On Line Opinion 15 November 2004
As senior government figures state their view that there are too many abortions, especially late abortions, and as pro-choice voices raise the spectre of backyard deaths if abortions are restricted by law, it is time to correct the historical and clinical misconceptions surrounding the “myth” of the backyard butcher.
There is no denying the power of the “No coat-hangers” cry raised by abortion pressure groups in response to recent public statements by politicians, but it is the power of emotional blackmail. It says to citizens, if you put any limits at all on abortion, women will die again in the backyard, and you will be responsible.
If that vision is valid – of women dying as a result of making certain abortions illegal – then of course no democracy will enforce the law. Even those people who are dismayed at the prospect of unlimited abortion, at any stage of pregnancy, by any brutal method, are even more dismayed at the thought of women dying again in droves at the hands of backyard butchers. Debate is paralysed.
If however, that vision is an illusion: if the whole backyard butcher scare campaign can be discredited by a few historical facts and we understand that women need not die as a result of laws limiting abortion, then the debate can move on.

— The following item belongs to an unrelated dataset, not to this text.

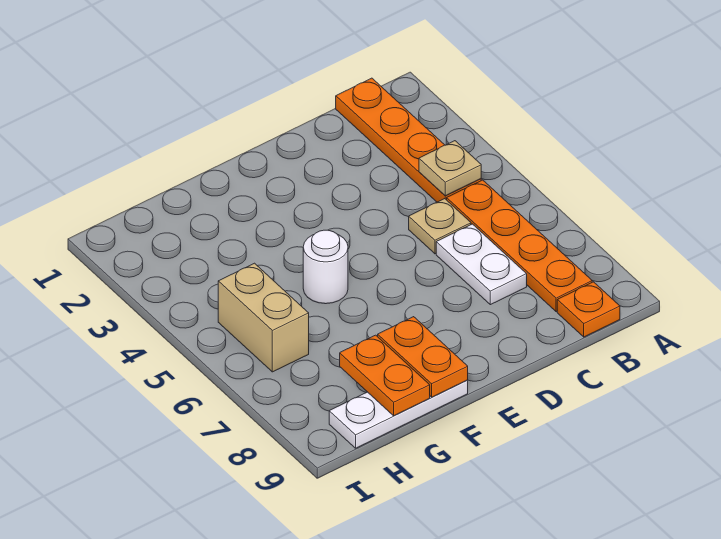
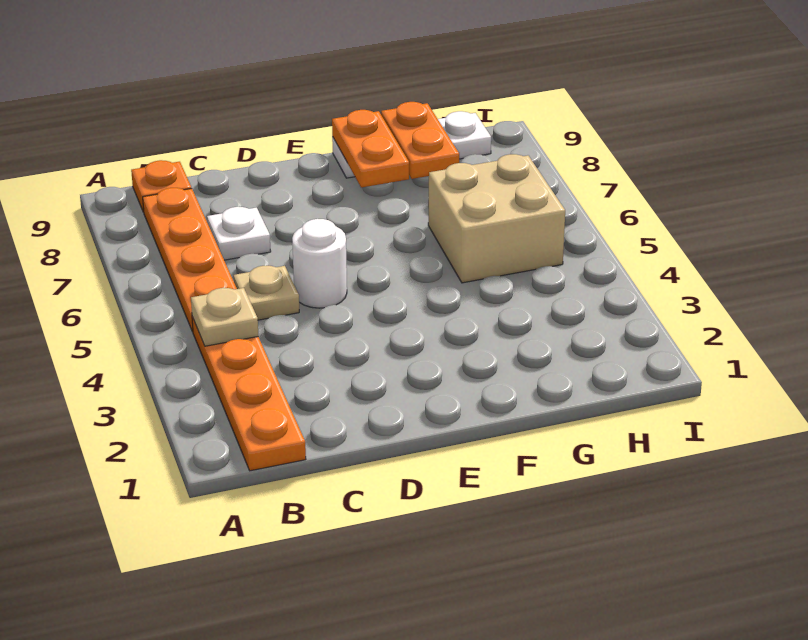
white 1x2 plate [436,224,527,305] -> white 1x1 plate [207,207,271,260]
white 1x1 round brick [303,230,348,304] -> white 1x1 round brick moved to [292,219,347,308]
tan 1x2 brick [218,263,309,372] -> tan 2x2 brick [428,154,565,283]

Fact one: Making abortion legal or illegal has never, historically, made the slightest difference to the safety of women. This is because of fact two: Medicine alone, not the law, has achieved all the gains in maternal safety.
These gains were made by medical breakthroughs such as the introduction of antibiotics in the 1940s, blood transfusion, improved surgical techniques and emergency services, and were achieved before there was a single liberal law or “safe legal clinic”. If these legal changes made any additional contribution to safety, it is too small to show up in the historical records.